## Exercise brief
In your copy of the data, omit the pictures and keep all else exactly as given.

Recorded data
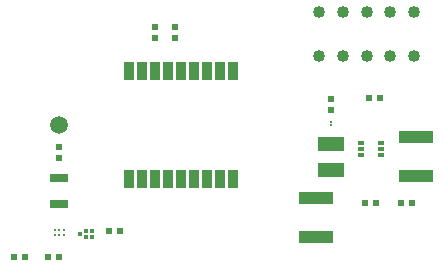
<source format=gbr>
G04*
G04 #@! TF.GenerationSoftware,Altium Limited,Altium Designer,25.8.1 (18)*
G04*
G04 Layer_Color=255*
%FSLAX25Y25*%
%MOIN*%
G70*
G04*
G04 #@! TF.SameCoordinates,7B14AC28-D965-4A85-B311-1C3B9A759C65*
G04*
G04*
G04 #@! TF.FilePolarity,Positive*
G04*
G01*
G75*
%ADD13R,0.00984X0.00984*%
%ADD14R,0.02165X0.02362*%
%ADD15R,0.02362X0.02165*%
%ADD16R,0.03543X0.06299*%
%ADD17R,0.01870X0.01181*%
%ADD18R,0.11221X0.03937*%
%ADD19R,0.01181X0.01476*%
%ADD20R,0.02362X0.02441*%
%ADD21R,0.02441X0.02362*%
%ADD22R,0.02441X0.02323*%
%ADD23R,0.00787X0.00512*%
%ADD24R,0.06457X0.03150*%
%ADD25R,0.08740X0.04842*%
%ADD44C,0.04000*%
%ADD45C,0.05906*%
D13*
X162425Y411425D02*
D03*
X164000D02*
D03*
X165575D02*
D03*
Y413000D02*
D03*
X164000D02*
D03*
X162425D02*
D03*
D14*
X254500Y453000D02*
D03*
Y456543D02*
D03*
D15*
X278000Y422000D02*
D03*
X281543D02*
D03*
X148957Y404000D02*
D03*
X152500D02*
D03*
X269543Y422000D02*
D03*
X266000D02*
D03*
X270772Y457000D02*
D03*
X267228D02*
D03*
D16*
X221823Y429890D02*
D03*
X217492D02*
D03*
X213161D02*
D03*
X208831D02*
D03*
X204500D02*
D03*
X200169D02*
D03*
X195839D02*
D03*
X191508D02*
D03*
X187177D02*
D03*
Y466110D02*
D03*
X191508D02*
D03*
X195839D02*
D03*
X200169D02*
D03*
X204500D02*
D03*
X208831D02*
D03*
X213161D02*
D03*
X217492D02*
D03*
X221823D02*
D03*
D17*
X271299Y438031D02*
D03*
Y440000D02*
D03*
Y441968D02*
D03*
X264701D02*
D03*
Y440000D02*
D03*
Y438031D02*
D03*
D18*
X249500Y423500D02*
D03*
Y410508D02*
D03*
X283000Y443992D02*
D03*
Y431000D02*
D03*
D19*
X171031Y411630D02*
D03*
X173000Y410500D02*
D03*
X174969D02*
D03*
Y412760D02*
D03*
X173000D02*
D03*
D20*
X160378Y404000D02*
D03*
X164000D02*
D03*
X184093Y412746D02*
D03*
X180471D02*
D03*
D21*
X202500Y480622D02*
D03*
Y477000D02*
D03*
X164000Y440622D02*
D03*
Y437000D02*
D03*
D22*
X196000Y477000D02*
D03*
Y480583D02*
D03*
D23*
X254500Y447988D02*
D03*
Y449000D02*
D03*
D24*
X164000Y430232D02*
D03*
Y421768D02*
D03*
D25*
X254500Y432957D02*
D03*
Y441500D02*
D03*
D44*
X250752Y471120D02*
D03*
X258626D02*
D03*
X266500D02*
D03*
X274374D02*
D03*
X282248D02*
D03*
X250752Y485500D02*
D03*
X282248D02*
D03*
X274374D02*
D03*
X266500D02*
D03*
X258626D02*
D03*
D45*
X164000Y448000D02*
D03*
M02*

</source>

## Your response
<source format=gbr>
G04*
G04 #@! TF.GenerationSoftware,Altium Limited,Altium Designer,25.8.1 (18)*
G04*
G04 Layer_Color=255*
%FSLAX25Y25*%
%MOIN*%
G70*
G04*
G04 #@! TF.SameCoordinates,7B14AC28-D965-4A85-B311-1C3B9A759C65*
G04*
G04*
G04 #@! TF.FilePolarity,Positive*
G04*
G01*
G75*
%ADD13R,0.00984X0.00984*%
%ADD14R,0.02165X0.02362*%
%ADD15R,0.02362X0.02165*%
%ADD16R,0.03543X0.06299*%
%ADD17R,0.01870X0.01181*%
%ADD18R,0.11221X0.03937*%
%ADD19R,0.01181X0.01476*%
%ADD20R,0.02362X0.02441*%
%ADD21R,0.02441X0.02362*%
%ADD22R,0.02441X0.02323*%
%ADD23R,0.00787X0.00512*%
%ADD24R,0.06457X0.03150*%
%ADD25R,0.08740X0.04842*%
%ADD44C,0.04000*%
%ADD45C,0.05906*%
D13*
X162425Y411425D02*
D03*
X164000D02*
D03*
X165575D02*
D03*
Y413000D02*
D03*
X164000D02*
D03*
X162425D02*
D03*
D14*
X254500Y453000D02*
D03*
Y456543D02*
D03*
D15*
X278000Y422000D02*
D03*
X281543D02*
D03*
X148957Y404000D02*
D03*
X152500D02*
D03*
X269543Y422000D02*
D03*
X266000D02*
D03*
X270772Y457000D02*
D03*
X267228D02*
D03*
D16*
X221823Y429890D02*
D03*
X217492D02*
D03*
X213161D02*
D03*
X208831D02*
D03*
X204500D02*
D03*
X200169D02*
D03*
X195839D02*
D03*
X191508D02*
D03*
X187177D02*
D03*
Y466110D02*
D03*
X191508D02*
D03*
X195839D02*
D03*
X200169D02*
D03*
X204500D02*
D03*
X208831D02*
D03*
X213161D02*
D03*
X217492D02*
D03*
X221823D02*
D03*
D17*
X271299Y438031D02*
D03*
Y440000D02*
D03*
Y441968D02*
D03*
X264701D02*
D03*
Y440000D02*
D03*
Y438031D02*
D03*
D18*
X249500Y423500D02*
D03*
Y410508D02*
D03*
X283000Y443992D02*
D03*
Y431000D02*
D03*
D19*
X171031Y411630D02*
D03*
X173000Y410500D02*
D03*
X174969D02*
D03*
Y412760D02*
D03*
X173000D02*
D03*
D20*
X160378Y404000D02*
D03*
X164000D02*
D03*
X184093Y412746D02*
D03*
X180471D02*
D03*
D21*
X202500Y480622D02*
D03*
Y477000D02*
D03*
X164000Y440622D02*
D03*
Y437000D02*
D03*
D22*
X196000Y477000D02*
D03*
Y480583D02*
D03*
D23*
X254500Y447988D02*
D03*
Y449000D02*
D03*
D24*
X164000Y430232D02*
D03*
Y421768D02*
D03*
D25*
X254500Y432957D02*
D03*
Y441500D02*
D03*
D44*
X250752Y471120D02*
D03*
X258626D02*
D03*
X266500D02*
D03*
X274374D02*
D03*
X282248D02*
D03*
X250752Y485500D02*
D03*
X282248D02*
D03*
X274374D02*
D03*
X266500D02*
D03*
X258626D02*
D03*
D45*
X164000Y448000D02*
D03*
M02*

</source>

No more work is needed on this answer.